The center of Spring Lake Crater was empty except for one thing: a large hemisph
erical force-field bubble. Inside it, laid out on the pockmarked, dusty gray surface, was a huge circle of blue light; and that outer circle was subdivided into about twenty smaller ones of various sizes. The diagram was a duplicate in pure wizardry of the more concrete and “mechanical” gating circles and pads of the worldgating facility at the Crossings. Everyone knew the drill, at this point, and one after another, Filif and Sker’ret and Nita and Ronan went out into the diagram and stood in the middle of one of the subsidiary circles. With Ponch bouncing along behind him, Kit made his way out to an unoccupied circle and stood in it.
“Everybody ready?” Sker’ret said. “I’ll do the master transport routine—”
He began to recite a long phrase in the Speech, rattling it off with the assurance of someone who’d done it many times before. As Sker’ret spoke, and that familiar silence of a listening universe began to build around them all, Kit gazed back the way they’d come for a last look at the near-full Earth, the edge of its globe just touching the edge of Spring Lake Crater.
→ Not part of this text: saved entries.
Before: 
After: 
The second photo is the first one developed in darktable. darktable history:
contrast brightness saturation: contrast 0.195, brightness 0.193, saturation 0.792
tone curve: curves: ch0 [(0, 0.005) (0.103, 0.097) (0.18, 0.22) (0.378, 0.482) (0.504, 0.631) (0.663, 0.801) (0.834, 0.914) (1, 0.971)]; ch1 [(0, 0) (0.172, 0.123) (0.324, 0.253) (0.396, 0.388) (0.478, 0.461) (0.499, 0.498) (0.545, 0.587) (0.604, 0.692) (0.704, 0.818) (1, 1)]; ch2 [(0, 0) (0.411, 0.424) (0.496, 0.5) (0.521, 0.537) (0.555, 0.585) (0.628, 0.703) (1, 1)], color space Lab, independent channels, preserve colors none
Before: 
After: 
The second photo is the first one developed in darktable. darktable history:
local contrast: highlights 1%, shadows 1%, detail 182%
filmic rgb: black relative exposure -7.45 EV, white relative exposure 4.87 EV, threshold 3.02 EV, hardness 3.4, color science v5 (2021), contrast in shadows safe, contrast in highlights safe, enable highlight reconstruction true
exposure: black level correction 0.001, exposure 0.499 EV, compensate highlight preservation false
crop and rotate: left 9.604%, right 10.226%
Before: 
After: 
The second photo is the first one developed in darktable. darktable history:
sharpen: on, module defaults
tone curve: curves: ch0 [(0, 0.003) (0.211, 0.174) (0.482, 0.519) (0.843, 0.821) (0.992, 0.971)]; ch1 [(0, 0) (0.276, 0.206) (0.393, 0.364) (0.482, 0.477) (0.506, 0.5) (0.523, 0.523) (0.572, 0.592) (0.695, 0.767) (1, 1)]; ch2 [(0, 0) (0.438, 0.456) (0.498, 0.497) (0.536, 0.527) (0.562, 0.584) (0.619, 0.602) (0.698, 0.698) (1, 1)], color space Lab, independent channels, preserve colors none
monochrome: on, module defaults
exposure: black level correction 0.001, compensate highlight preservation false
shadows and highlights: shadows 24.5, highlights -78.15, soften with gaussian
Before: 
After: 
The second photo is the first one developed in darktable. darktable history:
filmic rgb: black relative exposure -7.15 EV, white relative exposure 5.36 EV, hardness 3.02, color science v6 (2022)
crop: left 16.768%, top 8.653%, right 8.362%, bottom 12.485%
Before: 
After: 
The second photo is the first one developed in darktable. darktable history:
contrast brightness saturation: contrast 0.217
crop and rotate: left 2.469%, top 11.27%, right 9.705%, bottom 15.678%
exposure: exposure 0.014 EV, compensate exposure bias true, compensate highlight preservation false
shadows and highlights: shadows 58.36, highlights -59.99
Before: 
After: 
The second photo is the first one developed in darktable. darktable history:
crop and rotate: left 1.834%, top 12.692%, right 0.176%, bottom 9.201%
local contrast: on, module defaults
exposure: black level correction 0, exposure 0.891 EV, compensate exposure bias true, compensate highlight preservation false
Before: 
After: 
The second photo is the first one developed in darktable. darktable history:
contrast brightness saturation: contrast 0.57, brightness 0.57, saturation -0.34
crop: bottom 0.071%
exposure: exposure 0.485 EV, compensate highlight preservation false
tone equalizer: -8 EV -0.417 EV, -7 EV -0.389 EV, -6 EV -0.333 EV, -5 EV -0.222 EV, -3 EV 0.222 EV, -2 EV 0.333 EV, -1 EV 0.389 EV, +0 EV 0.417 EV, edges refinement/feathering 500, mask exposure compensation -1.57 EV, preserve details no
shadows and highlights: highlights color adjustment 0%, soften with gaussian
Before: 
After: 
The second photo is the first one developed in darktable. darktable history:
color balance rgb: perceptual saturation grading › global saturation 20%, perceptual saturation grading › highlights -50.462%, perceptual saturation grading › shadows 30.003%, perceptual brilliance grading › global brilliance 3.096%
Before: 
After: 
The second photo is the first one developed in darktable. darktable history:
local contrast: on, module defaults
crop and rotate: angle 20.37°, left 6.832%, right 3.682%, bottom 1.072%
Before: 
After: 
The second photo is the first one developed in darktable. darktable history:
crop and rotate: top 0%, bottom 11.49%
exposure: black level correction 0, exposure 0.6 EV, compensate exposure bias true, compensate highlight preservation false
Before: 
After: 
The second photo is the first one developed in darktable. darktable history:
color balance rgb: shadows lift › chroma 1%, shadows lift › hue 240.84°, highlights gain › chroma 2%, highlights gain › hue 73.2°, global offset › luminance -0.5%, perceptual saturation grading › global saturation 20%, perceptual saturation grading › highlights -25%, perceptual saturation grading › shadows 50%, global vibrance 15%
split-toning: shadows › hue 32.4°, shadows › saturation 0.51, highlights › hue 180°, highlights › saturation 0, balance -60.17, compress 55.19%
A thought came unbidden: What if this is the last time you see that?
He shook his head. Silly idea. We’ve been in bad places before and made it home, even when we thought we wouldn’t.
But there’s something about this time that’s different, the back of his mind said to him. Everything’s changing. The things you thought you could always depend on aren’t dependable anymore. Maybe it’s smarter not to take anything for granted now.
Kit swallowed as the glow of the working worldgating wizardry rose all around them like a burning mist, beginning to obscure the view.
See you later, he said silently to the fading Earth… and hoped very much, as they all vanished, that he would.
5: Target of Opportunity
Dairine stepped through the brief darkness of Roshaun’s portable worldgate into the huge, high-ceilinged, overdone space he called home, and waited for Roshaun to come out behind her. Sunlight poured through those tall crystalline “patio” doors off to the left, but it was a fainter color than it had been when she was here before. This light was a weary, dulling, late-afternoon orange that burned, but burned cool. In it, every bright surface in the room gleamed coppery, and the silver gilt of Roshaun’s long flowing hair briefly matched the red of Dairine’s as he came out of the worldgate.